The Preppin’ Data, 2020:Week25  ­– Roman Numerals – challenge asks participants to build a workflow which converts any Roman numeral number into a decimal numeral value (what we would call a normal number).  Just like this:

MMMCDXVII = 3417

To solve this problem, a different approach was required for Alteryx and Tableau Prep and this time, unlike in my last blog post, Alteryx takes the cake 🍰.

Alteryx

Solution:

Steps.

1. Use Regex tokenize (split to rows)  to get one numeral per row. Add a record ID here to make sure we can maintain the order of the numerals later.

2. Join with the Roman numeral lookup table to get the value for each individual numeral.

3. Use the Multirow formula tool to make certain values negative. This depends on their position in relation to other numerals:

4. Reduce everything to one row and sum up the values, and voila!

Tableau Prep

Solution:

Steps.

1. Calculate the length of the input string (which is in this case 9 for 'mmmcdxvii') using the Len() function.

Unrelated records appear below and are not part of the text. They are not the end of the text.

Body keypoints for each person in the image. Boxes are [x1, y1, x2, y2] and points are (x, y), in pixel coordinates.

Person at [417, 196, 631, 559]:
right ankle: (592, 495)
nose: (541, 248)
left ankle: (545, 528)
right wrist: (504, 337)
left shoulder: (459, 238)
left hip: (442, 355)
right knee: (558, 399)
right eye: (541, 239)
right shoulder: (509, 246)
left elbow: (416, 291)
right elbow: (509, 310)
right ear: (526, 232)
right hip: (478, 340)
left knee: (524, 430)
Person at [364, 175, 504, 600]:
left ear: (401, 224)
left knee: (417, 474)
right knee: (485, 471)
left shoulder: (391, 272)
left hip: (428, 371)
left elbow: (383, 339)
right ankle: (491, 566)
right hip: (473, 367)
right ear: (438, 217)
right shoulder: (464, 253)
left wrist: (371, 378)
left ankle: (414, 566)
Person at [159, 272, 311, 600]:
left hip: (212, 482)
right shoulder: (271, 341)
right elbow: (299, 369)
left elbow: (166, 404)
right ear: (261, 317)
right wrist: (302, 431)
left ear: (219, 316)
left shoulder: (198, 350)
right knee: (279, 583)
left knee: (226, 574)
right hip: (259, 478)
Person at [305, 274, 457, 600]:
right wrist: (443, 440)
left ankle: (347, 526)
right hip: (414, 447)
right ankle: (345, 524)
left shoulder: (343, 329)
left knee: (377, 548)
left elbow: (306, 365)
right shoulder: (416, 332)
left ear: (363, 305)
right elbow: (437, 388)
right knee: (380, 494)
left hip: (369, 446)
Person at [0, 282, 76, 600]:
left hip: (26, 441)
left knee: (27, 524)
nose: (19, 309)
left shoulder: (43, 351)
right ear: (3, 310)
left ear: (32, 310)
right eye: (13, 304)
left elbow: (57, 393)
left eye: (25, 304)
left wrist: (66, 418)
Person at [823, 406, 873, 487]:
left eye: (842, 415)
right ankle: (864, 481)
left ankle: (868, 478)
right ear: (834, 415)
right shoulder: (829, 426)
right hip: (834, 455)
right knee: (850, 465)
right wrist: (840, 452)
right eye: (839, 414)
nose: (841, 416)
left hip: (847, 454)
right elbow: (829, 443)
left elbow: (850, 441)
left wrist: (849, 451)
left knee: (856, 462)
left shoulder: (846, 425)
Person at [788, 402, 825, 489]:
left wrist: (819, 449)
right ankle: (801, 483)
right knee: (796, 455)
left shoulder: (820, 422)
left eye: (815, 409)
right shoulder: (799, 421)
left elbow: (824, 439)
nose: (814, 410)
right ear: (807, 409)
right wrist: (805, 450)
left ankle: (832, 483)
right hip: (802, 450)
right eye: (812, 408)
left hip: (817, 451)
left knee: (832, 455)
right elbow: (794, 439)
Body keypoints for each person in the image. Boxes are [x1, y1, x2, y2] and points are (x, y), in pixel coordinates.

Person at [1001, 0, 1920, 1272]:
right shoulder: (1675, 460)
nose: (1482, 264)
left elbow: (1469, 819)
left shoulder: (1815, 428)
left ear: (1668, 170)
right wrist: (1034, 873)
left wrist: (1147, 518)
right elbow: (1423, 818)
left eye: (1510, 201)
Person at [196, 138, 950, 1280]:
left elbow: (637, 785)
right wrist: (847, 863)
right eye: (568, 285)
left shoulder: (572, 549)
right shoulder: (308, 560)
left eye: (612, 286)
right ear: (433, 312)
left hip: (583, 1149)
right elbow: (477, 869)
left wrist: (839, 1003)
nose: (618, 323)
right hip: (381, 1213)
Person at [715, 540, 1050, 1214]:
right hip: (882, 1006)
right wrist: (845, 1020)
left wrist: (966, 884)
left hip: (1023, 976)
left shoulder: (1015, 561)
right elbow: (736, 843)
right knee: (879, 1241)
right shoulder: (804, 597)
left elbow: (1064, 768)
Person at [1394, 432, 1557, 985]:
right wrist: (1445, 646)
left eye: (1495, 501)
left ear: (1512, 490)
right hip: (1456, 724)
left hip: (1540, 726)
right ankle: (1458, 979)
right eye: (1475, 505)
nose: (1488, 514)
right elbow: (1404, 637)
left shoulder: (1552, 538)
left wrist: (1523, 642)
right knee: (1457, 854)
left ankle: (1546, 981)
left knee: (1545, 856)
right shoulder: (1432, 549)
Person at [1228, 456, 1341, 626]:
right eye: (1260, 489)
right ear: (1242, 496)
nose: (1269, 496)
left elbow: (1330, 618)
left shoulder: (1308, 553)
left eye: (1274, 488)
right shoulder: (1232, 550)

2. Using a conditional join, join with the scaffold table which is just a sequence of numbers, using this join clause:

3. Using the Mid() function, extract the letter that is at the index position of the scaffold:

MID([Number],[Scaffold],1)

So that again we have one numeral per row.

4. Join with the lookup table to get the value for each individual numeral.

5. Calculate the numeral that comes AFTER each numeral like so:

MID([Number],([Scaffold])+1,1)

and join with the lookup table again. To end up with something like this:

6. Use a calculation to determine whether or not the numeric equivalent should be positive or negative depending on the value of the next numeral.

7. Sum up the numbers to get the final output.

Comparison

As you can see from above, Tableau Prep required more steps and a fair bit more thought.

Because Prep lacks a regex tokenize equivalent, a scaffold input was needed and then a calculation to extract the individual numerals from the string. This made the process more tedious and led to a less elegant solution. Alteryx's regex tool is vastly superior in this case.

Perhaps an even bigger loss for Prep here is the lack of multi-row formula functionality. Calculating whether the numeric value needed to be positive or negative was easy in Alteryx. With the data sorted, I could simply use the multi-row formula tool to look at the next row to determine if that value was larger or smaller than the current value. In contrast, with Prep, I had to use the mid() formula to extract the next numeral along and then join with the lookup table again to get the value. More steps, more time.

I have heard that something like Alteryx's multi-row formula is on the way for Tableau Prep and I do think it would be a great addition to the tool and its intuitiveness.